To make things a little simpler, we will define a rewrite rule called `letfuns`, which is a little different than `letrec` in that it can be used to bind only functions. For example, instead of

(letrec ([foo (lambda (x) …body…)]) )

we will use

(letfuns ([(foo x) …body…]) )

We will also use a more systematic package of a number of functions: we use a function that consumes a name of a function (a symbol), and returns the appropriate function.

To summarize all of this, the following piece of code:

(letfuns ([(even? n) (if (= n 0) #t (odd?  (- n 1)))]
[(odd?  n) (if (= n 0) #f (even? (- n 1)))])
(even? 123))

will be rewritten to:

(let ([g (Y (lambda (funs)
(lambda (name)
(match name
['even?
(lambda (n)
(let ([even? (funs 'even?)]
[odd?  (funs 'odd?)])
(if (= n 0) #t (odd?  (- n 1)))))]
['odd?
(lambda (n)
(let ([even? (funs 'even?)]
[odd?  (funs 'odd?)])
(if (= n 0) #f (even? (- n 1)))))]))))])
(let ([even? (g 'even?)]
[odd?  (g 'odd?)])
(even? 123)))

Again, here is a skeleton code to get you started:

(rewrite (letfuns ([(f x) E] ...) B)
=> (let ([g (Y (lambda (funs)
(lambda (name)
finish this part)))])
(let ([f (g 'f)] ...)
B)))

Use the `even?`/`odd?` above as a test, but note that as is, you will need to change the body so that you get complete coverage.

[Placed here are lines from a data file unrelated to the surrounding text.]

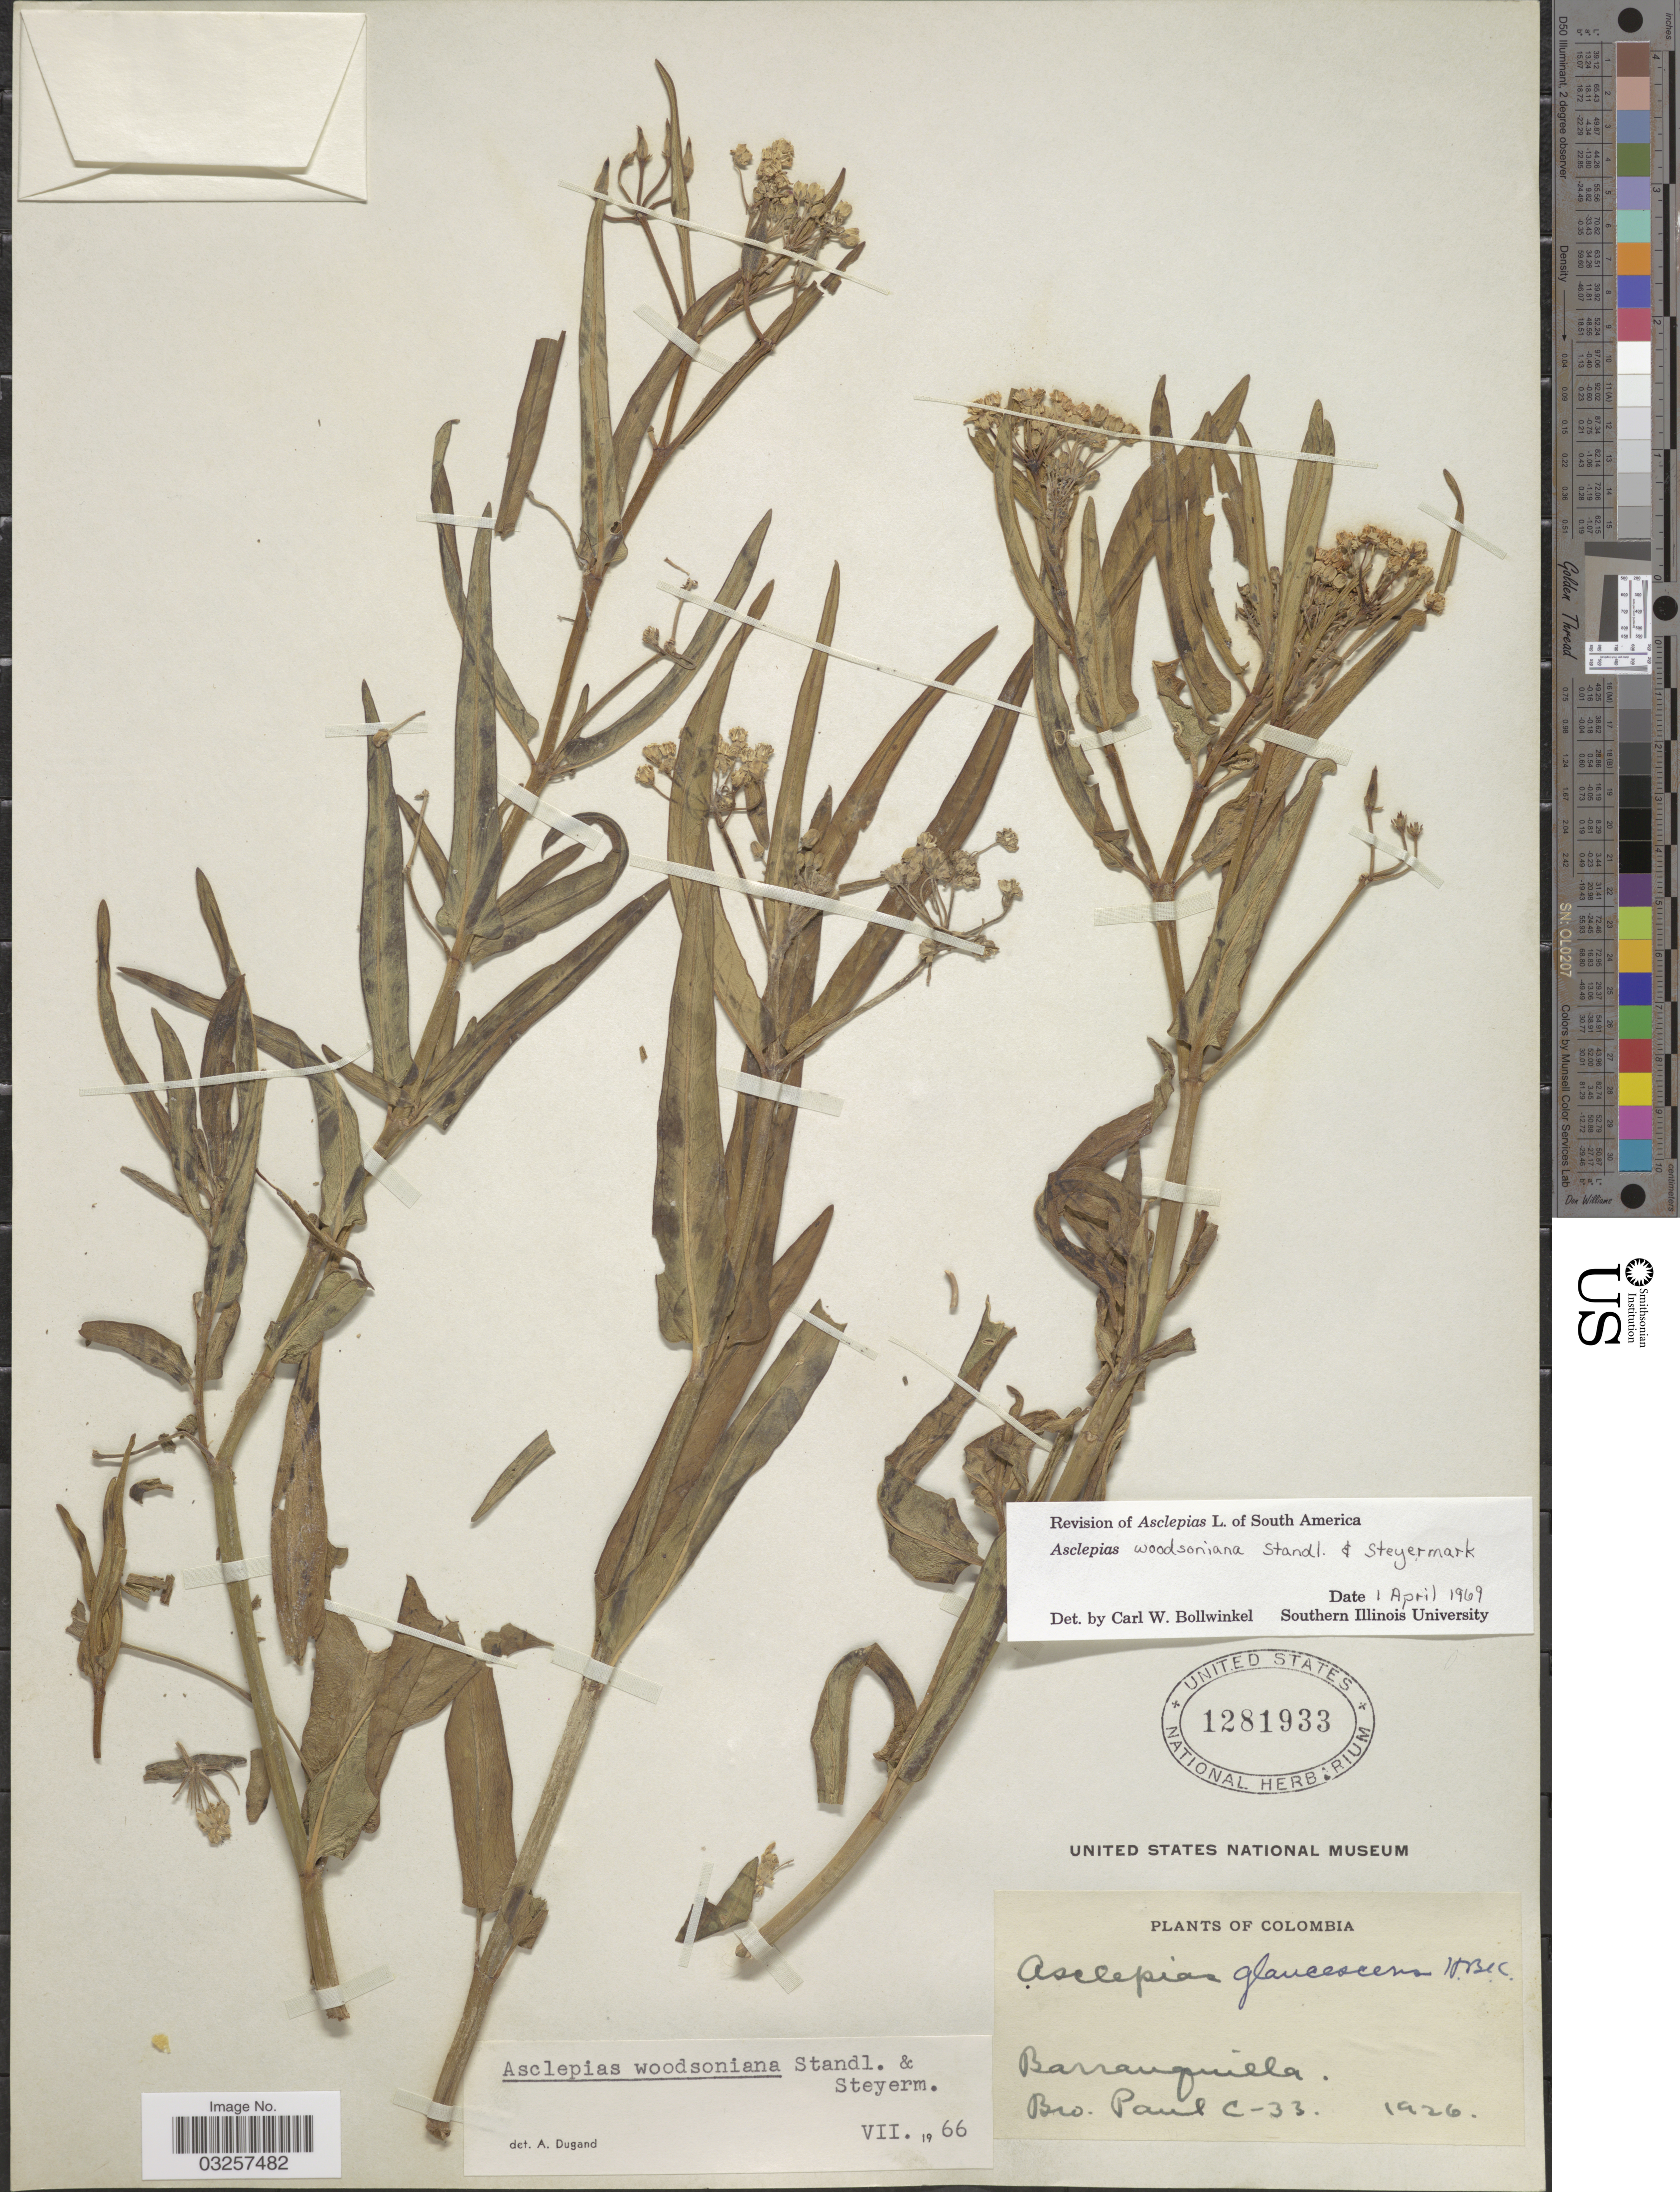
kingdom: Plantae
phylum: Tracheophyta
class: Magnoliopsida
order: Gentianales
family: Apocynaceae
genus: Asclepias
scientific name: Asclepias woodsoniana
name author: Standl. & Steyerm.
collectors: B. Paul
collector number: C-33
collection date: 1926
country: Colombia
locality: Barranquilla.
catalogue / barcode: US 1281933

When you run it you’ll see that one part is still in red, so you should make the body exercise it too (hint: `and` or `or` would be useful here).

Next, change the rewrite rule so it can work with mutually recursive functions of any arity. This should be a very easy change. As a test for your final version, here is an interesting use for several mutually recursive functions: we implement an automaton (a state machine) that consumes a string, and returns `#t` if the parens in the string are balanced, and if every continuous block of numeric characters is strictly increasing. Each “state” of this automaton is implemented via a function (actually, some state is in arguments to these functions), and since states call out to other states, the functions are mutually recursive. Note also that tail-calls are crucial here: the compilation of this code will basically be similar to a program with `goto` statements to jump around.

;; an extended example
(define scan
(letfuns ([(start str)  (loop (explode-string str) 0)]
[(loop l n)  (match l
[(list)
(zero? n)]
[(cons 'open more)
[(cons 'close more)
(and (> n 0) (loop more (sub1 n)))]
[(cons (number: m) more)
(nums more m n)]
[(cons _ more)
(loop more n)])]
[(nums l m n) (match l
[(cons (number: m1) more)
(and (< m m1) (nums more m1 n))]
[else (loop l n)])])
start))
(test (scan "(()123(246x12)) (blah)"))
(test (not (scan "(1232)")))
(test (not (scan "()(")))
(test (not (scan "())")))

(Note that `explode-string` does the obvious thing, and returns a list of symbols and small numbers for digits.)